Top of DATA FOR THE TASK
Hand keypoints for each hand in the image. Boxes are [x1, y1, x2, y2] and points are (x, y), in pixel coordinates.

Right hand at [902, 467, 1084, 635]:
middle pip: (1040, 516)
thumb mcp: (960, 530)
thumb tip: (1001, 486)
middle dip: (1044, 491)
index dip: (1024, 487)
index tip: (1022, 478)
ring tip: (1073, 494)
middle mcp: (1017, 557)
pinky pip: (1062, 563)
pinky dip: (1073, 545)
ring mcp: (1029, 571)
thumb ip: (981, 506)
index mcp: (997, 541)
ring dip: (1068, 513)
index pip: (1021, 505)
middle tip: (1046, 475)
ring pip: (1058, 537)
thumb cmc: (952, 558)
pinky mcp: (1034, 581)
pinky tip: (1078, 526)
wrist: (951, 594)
Bottom of DATA FOR THE TASK
Top of DATA FOR THE TASK
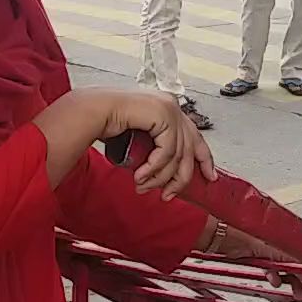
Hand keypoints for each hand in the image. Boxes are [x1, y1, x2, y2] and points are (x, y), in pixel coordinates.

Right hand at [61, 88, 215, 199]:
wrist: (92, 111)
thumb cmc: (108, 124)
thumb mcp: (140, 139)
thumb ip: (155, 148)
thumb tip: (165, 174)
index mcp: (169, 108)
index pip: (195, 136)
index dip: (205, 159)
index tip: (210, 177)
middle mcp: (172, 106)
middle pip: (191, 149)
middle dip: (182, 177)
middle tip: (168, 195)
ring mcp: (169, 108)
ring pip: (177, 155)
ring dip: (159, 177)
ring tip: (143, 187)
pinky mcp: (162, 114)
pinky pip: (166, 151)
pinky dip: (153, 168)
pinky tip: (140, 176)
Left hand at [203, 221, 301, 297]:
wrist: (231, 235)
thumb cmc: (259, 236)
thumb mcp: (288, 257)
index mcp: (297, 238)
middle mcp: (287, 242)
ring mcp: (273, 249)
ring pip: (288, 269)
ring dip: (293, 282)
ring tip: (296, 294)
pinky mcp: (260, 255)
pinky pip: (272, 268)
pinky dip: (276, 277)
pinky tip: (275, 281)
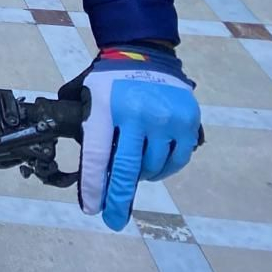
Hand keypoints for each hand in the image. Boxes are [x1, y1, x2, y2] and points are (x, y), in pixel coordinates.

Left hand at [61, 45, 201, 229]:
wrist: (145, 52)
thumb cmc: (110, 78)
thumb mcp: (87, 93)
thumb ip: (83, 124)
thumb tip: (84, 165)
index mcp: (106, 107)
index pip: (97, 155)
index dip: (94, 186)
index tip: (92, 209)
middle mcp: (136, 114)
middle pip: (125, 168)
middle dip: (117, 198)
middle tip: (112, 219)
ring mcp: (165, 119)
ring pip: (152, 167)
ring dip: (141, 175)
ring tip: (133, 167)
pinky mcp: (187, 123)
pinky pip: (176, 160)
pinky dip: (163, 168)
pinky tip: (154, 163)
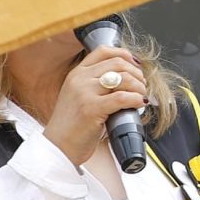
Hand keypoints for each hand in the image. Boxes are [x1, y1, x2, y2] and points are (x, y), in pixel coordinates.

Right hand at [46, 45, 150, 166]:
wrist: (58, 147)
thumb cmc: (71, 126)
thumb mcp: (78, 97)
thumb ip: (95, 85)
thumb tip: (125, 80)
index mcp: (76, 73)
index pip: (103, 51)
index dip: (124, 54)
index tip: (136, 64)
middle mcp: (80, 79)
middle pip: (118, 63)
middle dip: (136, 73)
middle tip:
Bottom of DATA FOR THE TASK
Top of DATA FOR THE TASK
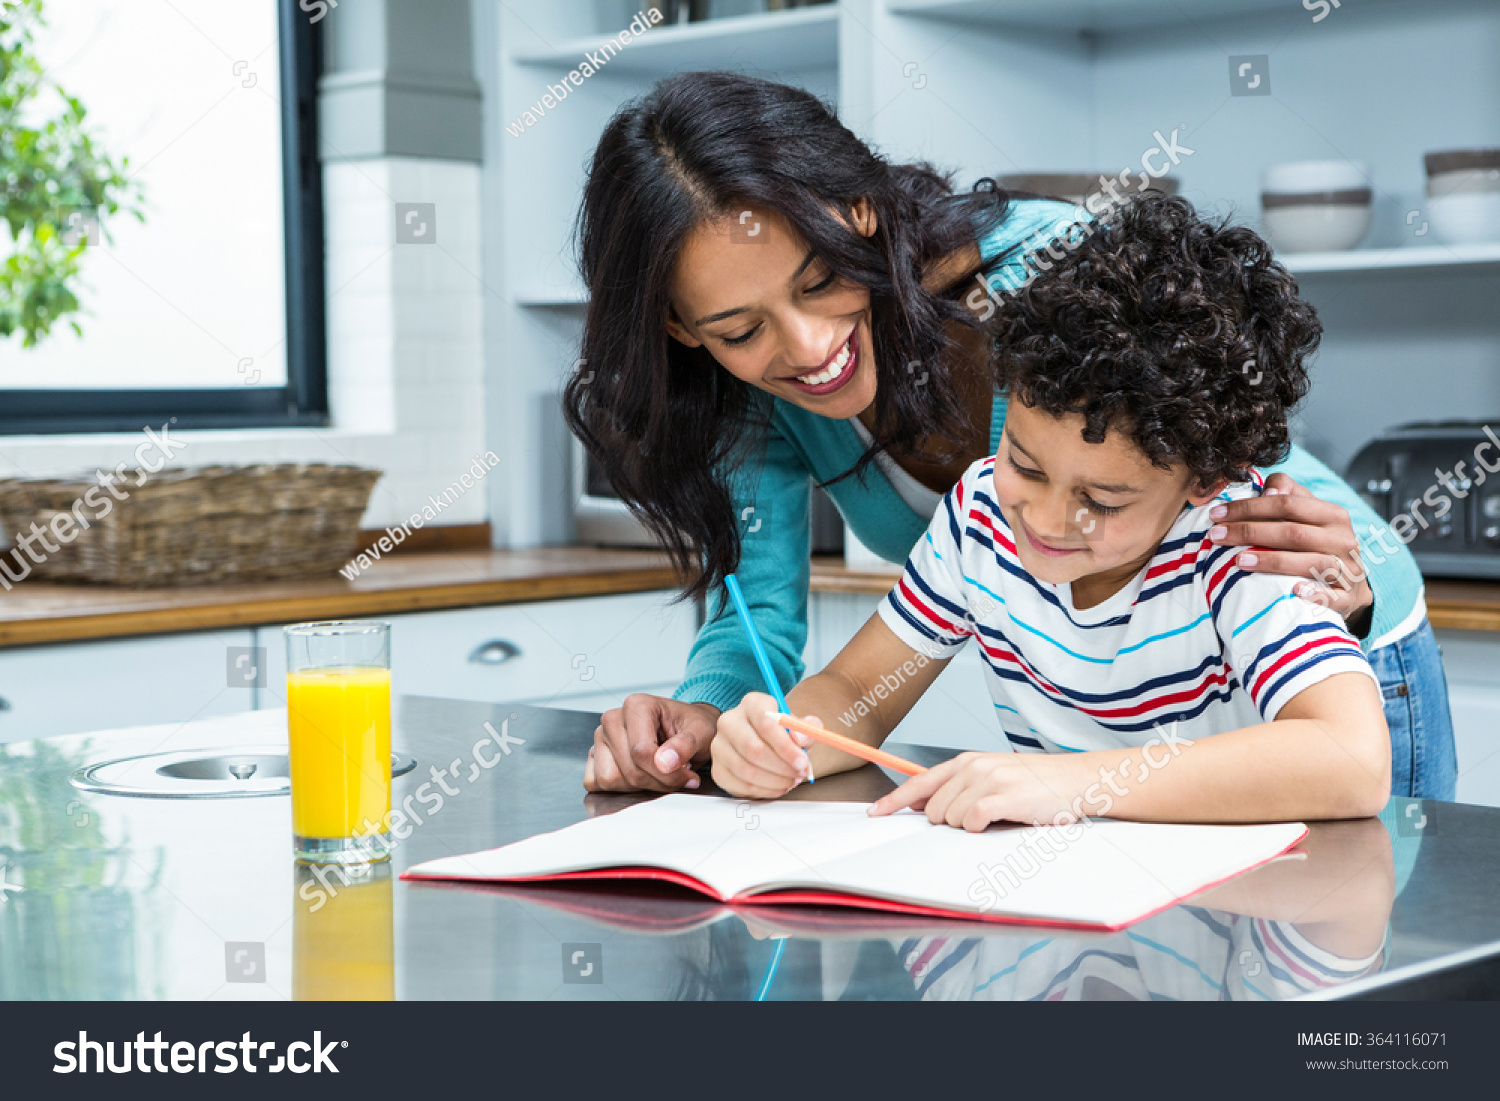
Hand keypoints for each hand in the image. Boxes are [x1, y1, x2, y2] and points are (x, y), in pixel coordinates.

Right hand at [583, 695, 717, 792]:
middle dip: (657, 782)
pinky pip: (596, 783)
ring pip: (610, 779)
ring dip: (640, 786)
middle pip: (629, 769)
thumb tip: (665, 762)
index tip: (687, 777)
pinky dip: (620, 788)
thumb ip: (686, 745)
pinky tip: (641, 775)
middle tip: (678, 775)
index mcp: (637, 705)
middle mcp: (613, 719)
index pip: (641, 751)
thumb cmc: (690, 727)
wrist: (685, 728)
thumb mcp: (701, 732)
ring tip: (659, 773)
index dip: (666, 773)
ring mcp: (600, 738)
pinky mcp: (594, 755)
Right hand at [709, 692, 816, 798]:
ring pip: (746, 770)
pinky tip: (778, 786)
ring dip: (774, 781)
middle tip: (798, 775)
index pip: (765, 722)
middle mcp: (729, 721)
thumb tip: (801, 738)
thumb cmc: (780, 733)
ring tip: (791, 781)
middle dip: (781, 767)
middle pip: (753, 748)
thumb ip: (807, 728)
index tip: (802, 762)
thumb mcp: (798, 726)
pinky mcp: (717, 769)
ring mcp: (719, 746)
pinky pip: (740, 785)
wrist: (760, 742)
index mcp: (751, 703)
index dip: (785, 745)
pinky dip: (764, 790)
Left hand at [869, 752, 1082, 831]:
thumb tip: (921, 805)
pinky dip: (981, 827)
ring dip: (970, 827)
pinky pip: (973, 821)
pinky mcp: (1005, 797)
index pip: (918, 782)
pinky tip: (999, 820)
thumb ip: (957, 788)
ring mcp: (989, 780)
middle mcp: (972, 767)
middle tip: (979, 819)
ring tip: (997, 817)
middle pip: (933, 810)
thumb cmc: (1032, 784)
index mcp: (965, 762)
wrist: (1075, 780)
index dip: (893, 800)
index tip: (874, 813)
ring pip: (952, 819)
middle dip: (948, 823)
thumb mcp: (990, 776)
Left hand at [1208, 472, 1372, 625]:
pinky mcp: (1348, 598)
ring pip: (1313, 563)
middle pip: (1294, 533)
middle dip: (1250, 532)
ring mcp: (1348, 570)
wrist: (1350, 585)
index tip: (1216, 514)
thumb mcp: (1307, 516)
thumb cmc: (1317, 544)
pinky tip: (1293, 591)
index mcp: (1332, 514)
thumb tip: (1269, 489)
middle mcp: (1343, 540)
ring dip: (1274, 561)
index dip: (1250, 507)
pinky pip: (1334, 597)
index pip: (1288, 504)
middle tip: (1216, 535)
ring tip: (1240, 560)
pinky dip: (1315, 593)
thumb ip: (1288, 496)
Bottom of DATA FOR THE TASK
WHAT NEEDS TO BE DONE: Only those lines of the entries above that run from the line containing "wrist: (760, 742)" to the line containing "middle mcp: (972, 767)", both included, should be transcribed exactly.

RESULT:
wrist: (760, 742)
index mcp: (751, 703)
index dip: (785, 745)
pinky dip: (764, 790)
Left hand at [869, 752, 1082, 831]:
thumb tip: (921, 805)
pinky dip: (981, 827)
ring dip: (970, 827)
pinky pip: (973, 821)
pinky mcp: (1005, 797)
index pip: (918, 782)
pinky tip: (999, 820)
thumb ip: (957, 788)
ring mcp: (989, 780)
middle mcp: (972, 767)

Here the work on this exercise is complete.